### DO THIS:
Lay out the records below as a Markdown table with the columns Row and Line. Start at the line that contains "common name: Great-tailed grackle", go on through the line that contains "genus: Hesperomyces", number each row, and leave out blank lines and every line outside that stretch.

A block of records:
######
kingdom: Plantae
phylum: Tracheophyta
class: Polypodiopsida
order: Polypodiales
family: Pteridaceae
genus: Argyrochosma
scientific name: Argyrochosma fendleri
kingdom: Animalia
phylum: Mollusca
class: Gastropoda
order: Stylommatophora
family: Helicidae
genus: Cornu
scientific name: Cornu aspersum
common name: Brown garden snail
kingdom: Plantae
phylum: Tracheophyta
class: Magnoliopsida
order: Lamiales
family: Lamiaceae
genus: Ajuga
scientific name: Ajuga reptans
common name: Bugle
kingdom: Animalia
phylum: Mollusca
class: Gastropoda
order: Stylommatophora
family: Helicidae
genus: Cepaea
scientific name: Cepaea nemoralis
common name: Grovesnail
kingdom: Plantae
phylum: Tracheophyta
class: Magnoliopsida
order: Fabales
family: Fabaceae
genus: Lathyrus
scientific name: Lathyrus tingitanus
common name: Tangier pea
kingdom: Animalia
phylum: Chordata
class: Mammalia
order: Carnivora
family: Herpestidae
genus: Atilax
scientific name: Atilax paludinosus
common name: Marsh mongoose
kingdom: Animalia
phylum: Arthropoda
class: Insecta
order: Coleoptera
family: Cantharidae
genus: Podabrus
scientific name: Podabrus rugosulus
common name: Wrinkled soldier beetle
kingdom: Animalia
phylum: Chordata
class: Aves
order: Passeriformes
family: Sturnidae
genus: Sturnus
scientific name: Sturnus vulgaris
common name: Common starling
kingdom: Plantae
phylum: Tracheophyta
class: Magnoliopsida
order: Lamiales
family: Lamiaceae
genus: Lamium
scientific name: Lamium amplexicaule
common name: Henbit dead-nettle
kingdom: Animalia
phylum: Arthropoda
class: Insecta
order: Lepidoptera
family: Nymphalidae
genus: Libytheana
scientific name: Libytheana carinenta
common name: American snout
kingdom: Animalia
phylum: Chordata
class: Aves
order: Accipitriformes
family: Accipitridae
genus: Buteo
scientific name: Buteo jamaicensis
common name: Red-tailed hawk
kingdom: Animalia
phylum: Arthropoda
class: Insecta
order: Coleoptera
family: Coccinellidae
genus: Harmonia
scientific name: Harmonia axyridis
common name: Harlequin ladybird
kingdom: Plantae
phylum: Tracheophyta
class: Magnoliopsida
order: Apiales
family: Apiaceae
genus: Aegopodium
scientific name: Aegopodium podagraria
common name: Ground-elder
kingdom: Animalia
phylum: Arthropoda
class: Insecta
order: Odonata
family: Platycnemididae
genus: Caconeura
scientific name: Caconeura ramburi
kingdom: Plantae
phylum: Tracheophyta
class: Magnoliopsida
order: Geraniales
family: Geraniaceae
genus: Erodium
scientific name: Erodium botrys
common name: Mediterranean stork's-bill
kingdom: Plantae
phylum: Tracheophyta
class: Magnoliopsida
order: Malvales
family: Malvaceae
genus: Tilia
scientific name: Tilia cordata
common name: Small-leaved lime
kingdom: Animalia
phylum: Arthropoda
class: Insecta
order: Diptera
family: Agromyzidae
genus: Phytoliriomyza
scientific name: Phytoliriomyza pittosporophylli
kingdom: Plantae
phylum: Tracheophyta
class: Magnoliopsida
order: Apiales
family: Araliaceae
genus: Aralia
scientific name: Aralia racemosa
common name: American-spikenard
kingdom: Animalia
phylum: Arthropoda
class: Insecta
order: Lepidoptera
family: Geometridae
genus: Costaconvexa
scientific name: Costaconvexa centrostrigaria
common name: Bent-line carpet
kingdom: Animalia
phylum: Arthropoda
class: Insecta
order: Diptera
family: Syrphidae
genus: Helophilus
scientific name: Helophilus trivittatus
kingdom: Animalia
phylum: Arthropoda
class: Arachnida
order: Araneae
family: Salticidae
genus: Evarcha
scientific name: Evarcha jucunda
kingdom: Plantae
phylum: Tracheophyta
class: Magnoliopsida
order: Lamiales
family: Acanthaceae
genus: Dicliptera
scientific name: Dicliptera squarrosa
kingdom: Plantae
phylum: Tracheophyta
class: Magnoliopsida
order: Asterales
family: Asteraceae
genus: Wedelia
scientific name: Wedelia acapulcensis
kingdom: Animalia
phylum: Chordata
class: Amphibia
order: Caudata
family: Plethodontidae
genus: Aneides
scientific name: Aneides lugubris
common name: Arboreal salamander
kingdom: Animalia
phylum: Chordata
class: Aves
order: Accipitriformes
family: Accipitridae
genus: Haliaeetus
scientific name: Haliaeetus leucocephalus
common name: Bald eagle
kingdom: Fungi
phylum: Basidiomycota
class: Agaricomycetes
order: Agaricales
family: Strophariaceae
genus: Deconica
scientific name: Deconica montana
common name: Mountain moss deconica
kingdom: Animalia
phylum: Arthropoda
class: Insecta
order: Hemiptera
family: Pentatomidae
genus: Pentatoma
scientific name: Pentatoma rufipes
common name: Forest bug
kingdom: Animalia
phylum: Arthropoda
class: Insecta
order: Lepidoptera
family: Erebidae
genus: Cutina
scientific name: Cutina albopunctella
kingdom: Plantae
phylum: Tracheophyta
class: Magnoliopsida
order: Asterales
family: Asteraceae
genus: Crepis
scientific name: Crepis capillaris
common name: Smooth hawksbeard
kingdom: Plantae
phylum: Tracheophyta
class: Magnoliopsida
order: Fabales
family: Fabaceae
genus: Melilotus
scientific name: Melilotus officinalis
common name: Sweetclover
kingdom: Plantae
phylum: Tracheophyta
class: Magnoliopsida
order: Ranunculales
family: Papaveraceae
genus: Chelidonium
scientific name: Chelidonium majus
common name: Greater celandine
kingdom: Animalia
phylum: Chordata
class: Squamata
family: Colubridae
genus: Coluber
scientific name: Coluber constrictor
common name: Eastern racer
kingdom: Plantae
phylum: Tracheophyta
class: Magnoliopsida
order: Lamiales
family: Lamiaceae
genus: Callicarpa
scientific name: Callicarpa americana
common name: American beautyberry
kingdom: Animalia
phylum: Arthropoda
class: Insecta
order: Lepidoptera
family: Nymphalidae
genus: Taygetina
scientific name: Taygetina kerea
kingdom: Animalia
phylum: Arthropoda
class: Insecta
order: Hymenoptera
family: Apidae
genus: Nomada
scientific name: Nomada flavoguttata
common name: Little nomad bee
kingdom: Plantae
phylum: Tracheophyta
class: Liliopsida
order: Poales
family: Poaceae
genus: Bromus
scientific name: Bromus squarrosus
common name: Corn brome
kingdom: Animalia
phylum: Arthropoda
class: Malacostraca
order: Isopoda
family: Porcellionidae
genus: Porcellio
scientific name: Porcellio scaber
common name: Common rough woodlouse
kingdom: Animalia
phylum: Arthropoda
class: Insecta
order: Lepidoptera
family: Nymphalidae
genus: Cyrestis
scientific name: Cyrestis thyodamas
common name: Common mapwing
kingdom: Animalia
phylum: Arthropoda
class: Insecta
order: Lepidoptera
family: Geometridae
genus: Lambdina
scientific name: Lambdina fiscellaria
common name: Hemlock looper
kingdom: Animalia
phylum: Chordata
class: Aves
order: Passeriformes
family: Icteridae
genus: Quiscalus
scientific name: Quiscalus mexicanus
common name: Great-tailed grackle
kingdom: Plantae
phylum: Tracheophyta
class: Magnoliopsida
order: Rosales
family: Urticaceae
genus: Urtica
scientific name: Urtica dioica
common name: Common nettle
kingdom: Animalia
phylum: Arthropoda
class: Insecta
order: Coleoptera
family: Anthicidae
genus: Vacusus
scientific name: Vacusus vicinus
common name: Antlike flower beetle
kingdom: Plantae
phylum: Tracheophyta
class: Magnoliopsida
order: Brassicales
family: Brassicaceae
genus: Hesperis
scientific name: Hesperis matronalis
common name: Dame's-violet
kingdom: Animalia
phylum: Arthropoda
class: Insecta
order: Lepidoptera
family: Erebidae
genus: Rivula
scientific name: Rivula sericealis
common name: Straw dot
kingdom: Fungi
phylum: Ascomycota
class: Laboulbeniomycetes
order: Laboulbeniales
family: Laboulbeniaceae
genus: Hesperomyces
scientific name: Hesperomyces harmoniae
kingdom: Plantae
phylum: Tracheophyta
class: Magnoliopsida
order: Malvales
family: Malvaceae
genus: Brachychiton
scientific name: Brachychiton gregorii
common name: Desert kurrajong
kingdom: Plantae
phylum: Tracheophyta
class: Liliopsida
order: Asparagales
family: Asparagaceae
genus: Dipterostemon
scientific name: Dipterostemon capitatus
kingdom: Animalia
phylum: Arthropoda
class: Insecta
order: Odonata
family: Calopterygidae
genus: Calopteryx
######
### FINISHED ANSWER:
| Row | Line |
|---|---|
| 1 | common name: Great-tailed grackle |
| 2 | kingdom: Plantae |
| 3 | phylum: Tracheophyta |
| 4 | class: Magnoliopsida |
| 5 | order: Rosales |
| 6 | family: Urticaceae |
| 7 | genus: Urtica |
| 8 | scientific name: Urtica dioica |
| 9 | common name: Common nettle |
| 10 | kingdom: Animalia |
| 11 | phylum: Arthropoda |
| 12 | class: Insecta |
| 13 | order: Coleoptera |
| 14 | family: Anthicidae |
| 15 | genus: Vacusus |
| 16 | scientific name: Vacusus vicinus |
| 17 | common name: Antlike flower beetle |
| 18 | kingdom: Plantae |
| 19 | phylum: Tracheophyta |
| 20 | class: Magnoliopsida |
| 21 | order: Brassicales |
| 22 | family: Brassicaceae |
| 23 | genus: Hesperis |
| 24 | scientific name: Hesperis matronalis |
| 25 | common name: Dame's-violet |
| 26 | kingdom: Animalia |
| 27 | phylum: Arthropoda |
| 28 | class: Insecta |
| 29 | order: Lepidoptera |
| 30 | family: Erebidae |
| 31 | genus: Rivula |
| 32 | scientific name: Rivula sericealis |
| 33 | common name: Straw dot |
| 34 | kingdom: Fungi |
| 35 | phylum: Ascomycota |
| 36 | class: Laboulbeniomycetes |
| 37 | order: Laboulbeniales |
| 38 | family: Laboulbeniaceae |
| 39 | genus: Hesperomyces |